→ REQUIRED WORK
Write the listing below out again word for word, without a single picture.

=======

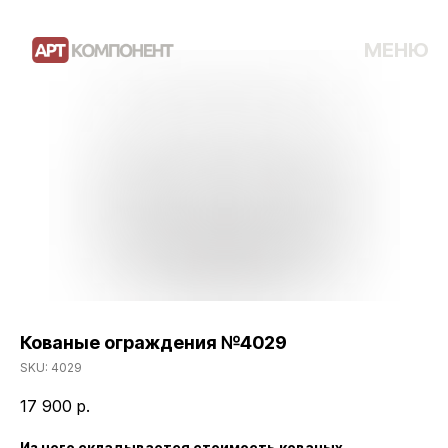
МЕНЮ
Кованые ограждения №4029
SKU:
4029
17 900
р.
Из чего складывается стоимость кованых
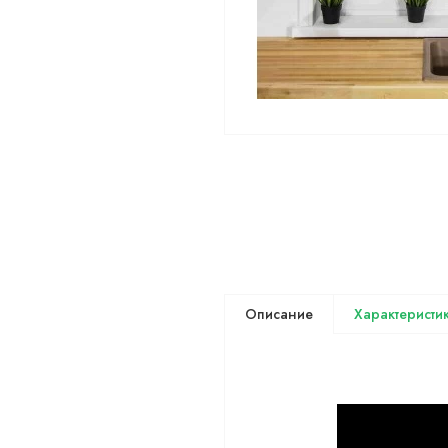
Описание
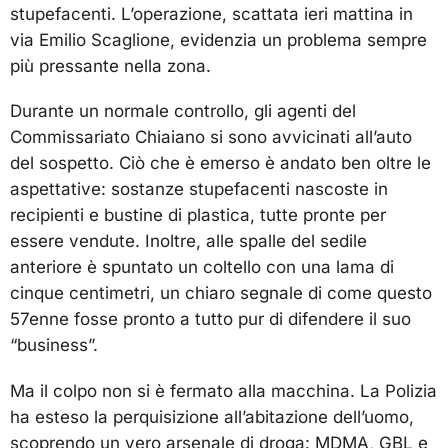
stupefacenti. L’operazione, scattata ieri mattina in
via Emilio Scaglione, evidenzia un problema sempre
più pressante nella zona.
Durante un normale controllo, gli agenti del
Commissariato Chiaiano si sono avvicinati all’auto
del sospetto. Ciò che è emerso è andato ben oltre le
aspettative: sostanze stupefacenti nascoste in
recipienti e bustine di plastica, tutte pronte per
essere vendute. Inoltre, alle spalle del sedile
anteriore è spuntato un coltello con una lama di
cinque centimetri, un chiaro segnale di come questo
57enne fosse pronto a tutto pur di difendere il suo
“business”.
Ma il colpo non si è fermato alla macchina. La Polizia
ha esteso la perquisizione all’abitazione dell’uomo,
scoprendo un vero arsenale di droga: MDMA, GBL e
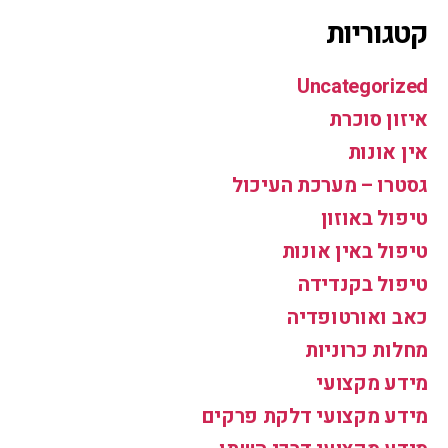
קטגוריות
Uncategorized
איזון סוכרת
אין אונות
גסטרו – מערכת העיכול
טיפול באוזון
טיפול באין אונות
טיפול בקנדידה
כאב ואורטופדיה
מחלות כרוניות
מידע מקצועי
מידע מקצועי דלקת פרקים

=======

→ PROBLEM SOLUTION
МЕНЮ
Кованые ограждения №4029
SKU:
4029
17 900
р.
Из чего складывается стоимость кованых
Описание
stupefacenti. L’operazione, scattata ieri mattina in
via Emilio Scaglione, evidenzia un problema sempre
più pressante nella zona.
Durante un normale controllo, gli agenti del
Commissariato Chiaiano si sono avvicinati all’auto
del sospetto. Ciò che è emerso è andato ben oltre le
aspettative: sostanze stupefacenti nascoste in
recipienti e bustine di plastica, tutte pronte per
essere vendute. Inoltre, alle spalle del sedile
anteriore è spuntato un coltello con una lama di
cinque centimetri, un chiaro segnale di come questo
57enne fosse pronto a tutto pur di difendere il suo
“business”.
Ma il colpo non si è fermato alla macchina. La Polizia
ha esteso la perquisizione all’abitazione dell’uomo,
scoprendo un vero arsenale di droga: MDMA, GBL e
קטגוריות
Uncategorized
איזון סוכרת
אין אונות
גסטרו – מערכת העיכול
טיפול באוזון
טיפול באין אונות
טיפול בקנדידה
כאב ואורטופדיה
מחלות כרוניות
מידע מקצועי
מידע מקצועי דלקת פרקים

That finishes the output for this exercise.